FAIRE VRAI ET NON PAS IDÉAL
 


Le choix de mettre en avant son côté « résolument moderne » est très pertinent (bien que les encadrements du XIXe siècle retenus soient très fatigués et peu en adéquation avec les œuvres). Élève de Fernand Cormon (avec Vincent Van Gogh), admirateur éperdu de son voisin dans le 9e arrondissement** Edgard Degas (qui l’intimidait) (suivre ce lien) et de Manet***, celui qui écrivait en 1883 « Vive la Révolution ! Vive Manet ! » a vite fait le choix d’un naturalisme expressif, « un résumé  d’existence physiologique et sociale ».

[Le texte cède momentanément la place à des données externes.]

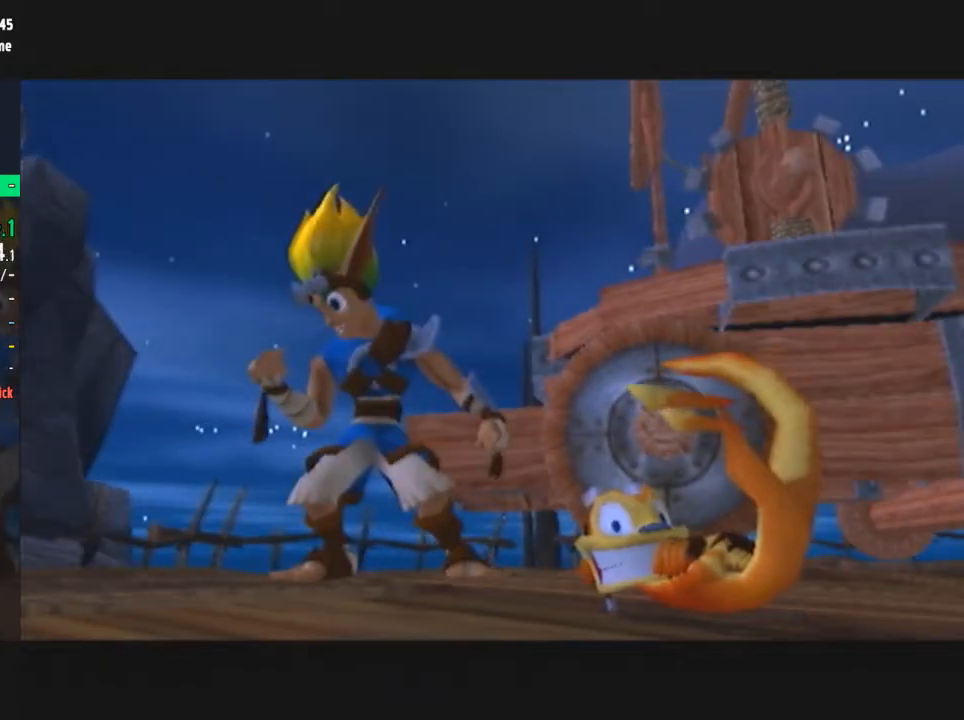
{"buttons": [], "left_stick": "center", "right_stick": "right", "events": []}
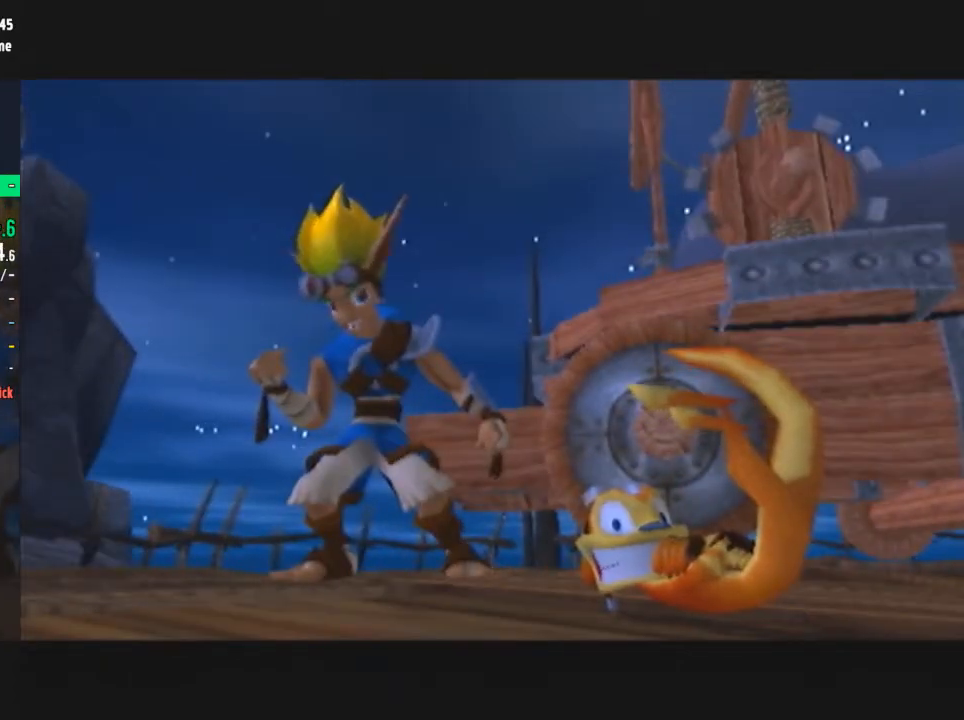
{"buttons": [], "left_stick": "center", "right_stick": "right", "events": []}
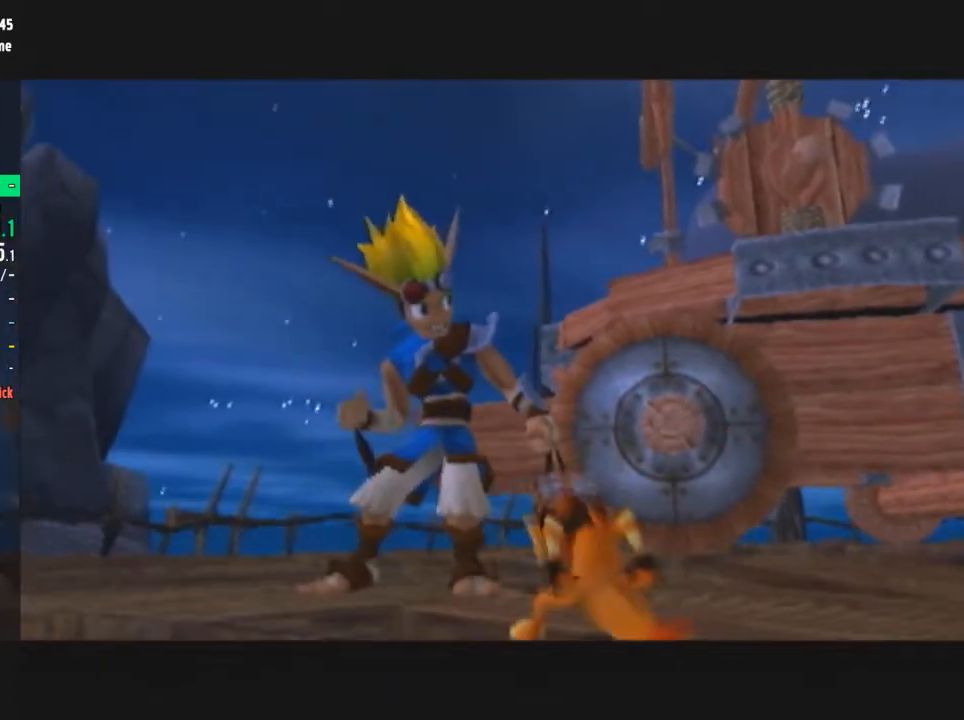
{"buttons": [], "left_stick": "up", "right_stick": "center", "events": [[33, "left_stick", "up"], [133, "right_stick", "center"]]}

Lautrec voulait à dix-sept ans  « faire vrai et non pas idéal » quitte à déplaire. Comme il le fit en 1894 avec une affiche superbe mais trop caricaturale refusée par
Yvette Guilbert pour son spectacle aux Ambassadeurs : « Pour l’amour du ciel, ne me faites pas si atrocement laide ! Un peu moins ! ». Lautrec a fait partie du clan des « impressionnistes du petit boulevard » avec son ami Van Gogh (suivre ce lien). Son talent influencera Egon Schiele et Pablo Picasso (périodes bleue et rose).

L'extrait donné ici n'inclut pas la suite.